= TESTO DI PARTENZA =
La splendida villa di Cappellano è posta sopra un’altura a 482 m.s.l.m. a circa due Km. in direzione nord-est dal centro abitato di Delia.

Il territorio dell’omonimo feudo su cui insiste la villa-fattoria, per le sue caratteristiche ambientali molto favorevoli ad un suo sviluppo agro-pastorale, è stato frequentato fin da epoca preistorica.

Ne sono testimonianza le tombe a grotticella e a forno scavate nella roccia della collina a sud della villa.

In epoca romana il feudo era anche attraversato dal “Cursus Publicus”, l’antica strada descritta nell’ “Itinerarium Antonini” che congiungeva Catania con Agrigento.

Questa importante strada romana che tagliava da est ad ovest la Sicilia passava per Delia dove era ubicata la Statio Petiliana.

La reggia trazzera (strada montagna-marina) che congiungeva Piazza Armerina ad Agrigento attraverso Barrafranca, Delia, Canicattì, Catrofilippo e Favara insisteva sicuramente sul vecchio tracciato romano come dimostrano le tracce ancora presenti del passaggio dei romani in contrada Draffù-Marrocco.

La villa di Cappellano fu costruita prima ancora della fondazione di Delia intorno alla fine del 1500 ad opera dei padri Gesuiti che avevano ricevuto in dono il feudo omonimo da Francesco Moncada e dalla moglie donna Luisa De Luna e Vega di Caltanissetta.

Esso è uno dei pochi esempi di monastero-fattoria esistente in Sicilia, che funzionava come campo di studio e di sfruttamento agricolo del territorio.

Con le sue stalle, i magazzini, le cantine, i frantoi e i granai era una fiorente azienda agricola, gestita dagli intraprendenti Gesuiti, che davano le terre lottizzate in enfiteusi ai contadini della zona.

A seguito dell’espulsione dei Gesuiti dalla Sicilia nel 1767 i fondi di Cappellano furono dati in gabella a un tale reverendo Giuseppe Di Miceli e successivamente a Don Filippo Cremona che concesse parte del feudo in enfiteusi a ventisei contadini deliani.

Nel 1808 i Gesuiti ritornarono a Caltanissetta e tra i beni che furono loro restituiti faceva parte anche il fondo di Cappellano.

Nel 1843 i fondi di Cappellano risultano assegnati, forse in enfiteusi, a Nicolò Micelisopo, Stefano Candura, Salvatore La Verde, Cosimo Longo e Domenico Pagliarello.

Con la soppressione dei beni ecclesiastici voluta dal nuovo Stato unitario, nel 1866 il feudo di Cappellano fu, come gli altri fondi religiosi, messo all’asta e comprato dall’aristocratica famiglia dei baroni Calafato di Caltanissetta.

Il 3 Dicembre 1939 la Villa fu venduta alla diocesi di Caltanissetta che la utilizzò come villeggiatura estiva per i seminaristi fino al 1958.

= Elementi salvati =
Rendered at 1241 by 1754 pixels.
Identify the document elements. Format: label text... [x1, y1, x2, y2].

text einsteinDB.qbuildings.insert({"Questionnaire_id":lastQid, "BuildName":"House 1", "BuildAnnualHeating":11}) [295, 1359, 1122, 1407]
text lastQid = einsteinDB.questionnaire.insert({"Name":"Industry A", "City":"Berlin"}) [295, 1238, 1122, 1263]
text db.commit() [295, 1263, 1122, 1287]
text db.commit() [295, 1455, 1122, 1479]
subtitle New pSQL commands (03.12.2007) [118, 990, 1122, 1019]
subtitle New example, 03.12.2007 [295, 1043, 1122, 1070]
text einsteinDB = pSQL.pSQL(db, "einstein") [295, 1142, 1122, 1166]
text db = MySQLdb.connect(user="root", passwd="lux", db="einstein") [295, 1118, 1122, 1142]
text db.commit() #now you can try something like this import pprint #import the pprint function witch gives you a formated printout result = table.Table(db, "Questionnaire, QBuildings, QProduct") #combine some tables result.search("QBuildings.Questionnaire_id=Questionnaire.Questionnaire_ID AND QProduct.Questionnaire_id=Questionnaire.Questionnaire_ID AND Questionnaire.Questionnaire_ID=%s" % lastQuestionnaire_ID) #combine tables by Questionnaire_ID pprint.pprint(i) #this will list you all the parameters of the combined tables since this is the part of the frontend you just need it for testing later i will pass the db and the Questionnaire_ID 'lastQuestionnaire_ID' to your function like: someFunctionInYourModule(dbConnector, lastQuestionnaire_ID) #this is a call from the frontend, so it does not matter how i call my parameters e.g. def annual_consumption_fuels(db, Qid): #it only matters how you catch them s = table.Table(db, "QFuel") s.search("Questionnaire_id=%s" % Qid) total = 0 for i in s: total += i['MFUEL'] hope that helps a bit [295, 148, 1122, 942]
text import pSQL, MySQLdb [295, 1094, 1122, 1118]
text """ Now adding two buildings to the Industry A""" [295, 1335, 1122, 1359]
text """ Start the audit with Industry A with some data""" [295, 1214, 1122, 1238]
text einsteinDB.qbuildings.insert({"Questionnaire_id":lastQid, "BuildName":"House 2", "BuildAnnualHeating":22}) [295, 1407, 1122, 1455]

= COMPITI =
- A) Riscrivi il passo del testo sulla villa di Cappellano che comincia con "Nel 1808 i Gesuiti" e finisce con "fino al 1958.", mettendo "studenti" al posto di "seminaristi".
- B) Disponi in una tabella Markdown con le colonne Numero e Riga dell'elenco le righe dell'elenco che partono dall'inizio e arrivano fino a quella che contiene "Identify the document" compresa, senza le righe vuote.
L'elenco non ha niente a che vedere con il testo sulla villa di Cappellano.

= RISPOSTE PER COMPITO =
- A)
Nel 1808 i Gesuiti ritornarono a Caltanissetta e tra i beni che furono loro restituiti faceva parte anche il fondo di Cappellano.

Nel 1843 i fondi di Cappellano risultano assegnati, forse in enfiteusi, a Nicolò Micelisopo, Stefano Candura, Salvatore La Verde, Cosimo Longo e Domenico Pagliarello.

Con la soppressione dei beni ecclesiastici voluta dal nuovo Stato unitario, nel 1866 il feudo di Cappellano fu, come gli altri fondi religiosi, messo all’asta e comprato dall’aristocratica famiglia dei baroni Calafato di Caltanissetta.

Il 3 Dicembre 1939 la Villa fu venduta alla diocesi di Caltanissetta che la utilizzò come villeggiatura estiva per i studenti fino al 1958.

- B)
| Numero | Riga dell'elenco |
|---|---|
| 1 | Rendered at 1241 by 1754 pixels. |
| 2 | Identify the document elements. Format: label text... [x1, y1, x2, y2]. |